6 FEBRUARY 1830, Page 4

The Horticultural Society seems to be in a bad way.

At a general meeting of the members, on Tuesday, it was stated that the debts of the society amounted to 19,0001; and that unless some effort should be made to relieve it of this burden, it must be broken up.

There was a meeting in Bishopgate Street, on Wednesday, of the subscribers and friends of the Seamen's Hospital, on board the Grampus, moored off Greenwich. The report stated that there was a considerable deficiency in the funds of the Society ; but ascribed it partly to the distress of the country, partly to the failure of certain remittances from India.

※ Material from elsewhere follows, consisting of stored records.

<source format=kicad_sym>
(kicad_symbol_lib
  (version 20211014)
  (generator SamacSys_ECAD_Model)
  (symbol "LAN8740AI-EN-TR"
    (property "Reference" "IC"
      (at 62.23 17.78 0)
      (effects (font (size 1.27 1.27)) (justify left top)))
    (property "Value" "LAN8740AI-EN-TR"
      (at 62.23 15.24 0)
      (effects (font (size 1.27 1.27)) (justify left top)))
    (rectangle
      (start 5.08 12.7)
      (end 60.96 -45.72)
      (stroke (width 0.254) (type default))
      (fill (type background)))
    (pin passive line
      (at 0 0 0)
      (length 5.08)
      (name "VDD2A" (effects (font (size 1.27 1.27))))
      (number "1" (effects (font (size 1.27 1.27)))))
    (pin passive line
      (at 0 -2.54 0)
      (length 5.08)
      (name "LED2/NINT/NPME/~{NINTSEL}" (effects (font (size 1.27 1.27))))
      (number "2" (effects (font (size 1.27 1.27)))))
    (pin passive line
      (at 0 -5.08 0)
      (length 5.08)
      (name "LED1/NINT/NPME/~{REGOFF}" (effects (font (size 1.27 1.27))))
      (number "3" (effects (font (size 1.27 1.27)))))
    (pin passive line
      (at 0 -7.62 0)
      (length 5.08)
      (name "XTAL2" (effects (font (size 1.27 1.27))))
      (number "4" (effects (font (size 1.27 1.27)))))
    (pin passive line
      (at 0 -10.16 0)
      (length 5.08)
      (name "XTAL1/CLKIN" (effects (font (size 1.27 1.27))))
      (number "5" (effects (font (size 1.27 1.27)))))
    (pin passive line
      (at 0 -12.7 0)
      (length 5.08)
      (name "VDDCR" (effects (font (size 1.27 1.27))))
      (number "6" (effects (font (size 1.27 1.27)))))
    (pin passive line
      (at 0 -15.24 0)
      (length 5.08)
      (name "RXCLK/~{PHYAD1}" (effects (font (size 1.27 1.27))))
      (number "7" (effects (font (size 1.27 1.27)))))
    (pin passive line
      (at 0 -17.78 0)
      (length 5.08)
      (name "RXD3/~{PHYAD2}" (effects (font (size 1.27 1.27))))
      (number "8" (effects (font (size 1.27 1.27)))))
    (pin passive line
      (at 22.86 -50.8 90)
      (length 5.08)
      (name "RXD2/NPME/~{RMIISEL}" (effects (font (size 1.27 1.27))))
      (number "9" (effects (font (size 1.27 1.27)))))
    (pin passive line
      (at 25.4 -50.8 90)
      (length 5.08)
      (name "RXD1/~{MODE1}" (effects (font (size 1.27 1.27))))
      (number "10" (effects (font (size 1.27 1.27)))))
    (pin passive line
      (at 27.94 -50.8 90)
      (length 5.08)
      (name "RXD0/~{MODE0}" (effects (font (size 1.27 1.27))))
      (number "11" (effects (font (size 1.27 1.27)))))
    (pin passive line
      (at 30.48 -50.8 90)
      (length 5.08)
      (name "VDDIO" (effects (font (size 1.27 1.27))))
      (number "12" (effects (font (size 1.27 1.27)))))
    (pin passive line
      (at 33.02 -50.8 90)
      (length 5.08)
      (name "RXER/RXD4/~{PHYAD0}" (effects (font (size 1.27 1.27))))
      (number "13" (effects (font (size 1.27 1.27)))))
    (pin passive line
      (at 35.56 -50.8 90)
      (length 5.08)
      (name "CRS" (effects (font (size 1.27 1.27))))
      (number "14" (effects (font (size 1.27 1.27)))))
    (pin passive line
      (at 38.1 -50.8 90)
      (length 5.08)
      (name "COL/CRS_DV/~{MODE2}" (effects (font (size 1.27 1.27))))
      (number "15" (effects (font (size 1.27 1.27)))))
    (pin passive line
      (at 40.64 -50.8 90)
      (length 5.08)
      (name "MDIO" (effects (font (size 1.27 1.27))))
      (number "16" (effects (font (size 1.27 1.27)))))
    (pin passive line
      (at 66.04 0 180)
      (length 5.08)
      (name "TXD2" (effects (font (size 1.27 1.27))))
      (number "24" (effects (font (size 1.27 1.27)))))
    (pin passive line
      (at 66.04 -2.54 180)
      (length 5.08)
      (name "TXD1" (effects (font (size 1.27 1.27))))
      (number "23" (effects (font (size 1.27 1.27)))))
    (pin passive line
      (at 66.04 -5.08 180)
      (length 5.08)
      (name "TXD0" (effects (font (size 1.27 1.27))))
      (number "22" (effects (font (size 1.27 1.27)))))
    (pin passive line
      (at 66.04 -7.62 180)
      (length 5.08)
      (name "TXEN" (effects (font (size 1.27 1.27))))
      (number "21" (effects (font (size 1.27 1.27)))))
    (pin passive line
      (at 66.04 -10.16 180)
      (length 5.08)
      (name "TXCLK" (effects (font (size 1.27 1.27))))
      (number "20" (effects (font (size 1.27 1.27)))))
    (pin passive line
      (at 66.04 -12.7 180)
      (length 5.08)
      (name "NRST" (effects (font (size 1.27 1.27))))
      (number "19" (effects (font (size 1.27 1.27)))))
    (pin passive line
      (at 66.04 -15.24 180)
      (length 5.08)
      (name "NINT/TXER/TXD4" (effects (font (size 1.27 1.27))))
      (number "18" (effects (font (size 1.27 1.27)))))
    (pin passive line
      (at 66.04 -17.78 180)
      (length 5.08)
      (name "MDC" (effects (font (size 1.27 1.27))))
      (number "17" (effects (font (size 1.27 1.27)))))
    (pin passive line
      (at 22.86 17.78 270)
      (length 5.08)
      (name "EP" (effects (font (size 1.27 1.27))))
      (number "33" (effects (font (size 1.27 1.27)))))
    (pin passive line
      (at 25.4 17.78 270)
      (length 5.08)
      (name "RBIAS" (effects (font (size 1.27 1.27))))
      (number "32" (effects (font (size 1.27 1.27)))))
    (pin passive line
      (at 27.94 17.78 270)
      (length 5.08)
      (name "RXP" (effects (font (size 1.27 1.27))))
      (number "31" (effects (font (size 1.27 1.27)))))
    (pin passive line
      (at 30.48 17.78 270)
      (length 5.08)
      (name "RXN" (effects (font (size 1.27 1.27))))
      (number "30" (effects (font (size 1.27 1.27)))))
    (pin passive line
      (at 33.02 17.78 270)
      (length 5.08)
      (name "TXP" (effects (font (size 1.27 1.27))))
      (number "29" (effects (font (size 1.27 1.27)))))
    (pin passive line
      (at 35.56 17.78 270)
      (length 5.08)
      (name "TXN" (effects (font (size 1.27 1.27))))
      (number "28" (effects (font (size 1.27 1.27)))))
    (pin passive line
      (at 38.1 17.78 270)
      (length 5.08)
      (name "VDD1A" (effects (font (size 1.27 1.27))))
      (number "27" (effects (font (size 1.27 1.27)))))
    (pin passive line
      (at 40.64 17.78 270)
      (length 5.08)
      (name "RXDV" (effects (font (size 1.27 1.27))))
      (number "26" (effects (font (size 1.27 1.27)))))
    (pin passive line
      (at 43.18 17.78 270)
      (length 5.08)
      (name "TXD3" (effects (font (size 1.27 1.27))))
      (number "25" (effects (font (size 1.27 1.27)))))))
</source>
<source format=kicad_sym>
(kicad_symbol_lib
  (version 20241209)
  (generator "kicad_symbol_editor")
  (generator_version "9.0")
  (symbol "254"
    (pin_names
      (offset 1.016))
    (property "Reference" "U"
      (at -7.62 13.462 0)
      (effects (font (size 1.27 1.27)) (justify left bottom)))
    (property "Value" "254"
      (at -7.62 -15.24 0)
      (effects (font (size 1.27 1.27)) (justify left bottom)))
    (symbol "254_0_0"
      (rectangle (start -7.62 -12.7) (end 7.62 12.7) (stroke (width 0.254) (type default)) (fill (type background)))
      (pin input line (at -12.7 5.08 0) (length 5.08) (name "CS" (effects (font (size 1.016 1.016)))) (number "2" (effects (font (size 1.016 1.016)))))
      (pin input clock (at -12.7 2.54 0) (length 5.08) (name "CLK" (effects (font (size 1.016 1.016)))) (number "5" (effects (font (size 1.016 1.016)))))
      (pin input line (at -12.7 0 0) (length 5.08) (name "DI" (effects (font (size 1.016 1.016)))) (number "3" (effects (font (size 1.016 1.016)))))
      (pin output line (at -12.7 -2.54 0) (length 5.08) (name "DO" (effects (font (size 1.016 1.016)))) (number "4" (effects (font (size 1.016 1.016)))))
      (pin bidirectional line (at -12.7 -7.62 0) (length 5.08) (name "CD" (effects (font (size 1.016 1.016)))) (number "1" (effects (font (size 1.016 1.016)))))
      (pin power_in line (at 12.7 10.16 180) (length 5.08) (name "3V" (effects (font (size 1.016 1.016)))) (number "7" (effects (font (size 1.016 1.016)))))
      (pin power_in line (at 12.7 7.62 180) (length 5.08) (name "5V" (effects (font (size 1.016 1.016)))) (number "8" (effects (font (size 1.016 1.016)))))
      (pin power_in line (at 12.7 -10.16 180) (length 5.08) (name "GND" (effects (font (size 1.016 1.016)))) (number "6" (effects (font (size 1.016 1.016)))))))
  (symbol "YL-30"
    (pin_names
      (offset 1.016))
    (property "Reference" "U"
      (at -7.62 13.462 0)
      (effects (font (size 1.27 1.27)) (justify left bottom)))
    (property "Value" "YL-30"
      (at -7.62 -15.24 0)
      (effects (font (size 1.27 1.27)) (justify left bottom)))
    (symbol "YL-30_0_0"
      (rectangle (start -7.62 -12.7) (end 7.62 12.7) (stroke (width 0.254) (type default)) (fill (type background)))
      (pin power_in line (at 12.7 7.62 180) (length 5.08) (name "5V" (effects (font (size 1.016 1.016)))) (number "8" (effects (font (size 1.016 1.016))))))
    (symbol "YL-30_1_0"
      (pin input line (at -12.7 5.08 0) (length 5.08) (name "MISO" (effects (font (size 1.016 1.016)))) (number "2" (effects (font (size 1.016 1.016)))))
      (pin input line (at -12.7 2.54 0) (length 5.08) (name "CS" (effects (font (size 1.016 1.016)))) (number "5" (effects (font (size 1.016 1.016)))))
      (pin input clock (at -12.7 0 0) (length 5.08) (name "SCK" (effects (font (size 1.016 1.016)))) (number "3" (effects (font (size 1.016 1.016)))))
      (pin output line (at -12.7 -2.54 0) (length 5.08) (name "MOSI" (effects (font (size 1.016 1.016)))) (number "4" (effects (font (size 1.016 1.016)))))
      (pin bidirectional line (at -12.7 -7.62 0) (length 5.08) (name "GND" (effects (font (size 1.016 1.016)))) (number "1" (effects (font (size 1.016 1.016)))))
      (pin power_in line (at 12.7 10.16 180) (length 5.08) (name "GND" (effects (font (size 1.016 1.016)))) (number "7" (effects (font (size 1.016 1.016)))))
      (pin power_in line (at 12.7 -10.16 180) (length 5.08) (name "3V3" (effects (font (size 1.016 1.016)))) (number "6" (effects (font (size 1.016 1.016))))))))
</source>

A large party of subscribers to and friends of the Unitarian Chapel in South Place, Moorfields, dined together on Wednesday, according to their annual custom, at the London Tavern, Bishopsgate Street. The Rev. W. J. Fox was in the chair. After the Chairman had proposed the" King," "the cause of civil and religious liberty," and other toasts, Dr. Bowring, proposed the "London University." The Doctor complained of something like illiberality on the part of the Council. That body, he. said, with all their professions of impartiality in religious matters, were suspected of having gone out of their road to find objections to candidates for chairs, in the religious opinions which those individuals professed ; and certainly the Council had shown itself forgetful of the support which the Dissenters originally yielded to the institution. The Chairman afterwards defended the Unitarians from sundry aspersions in which the Bishop of London had indulged towards the body. The number of applicants for parish relief is unusually great.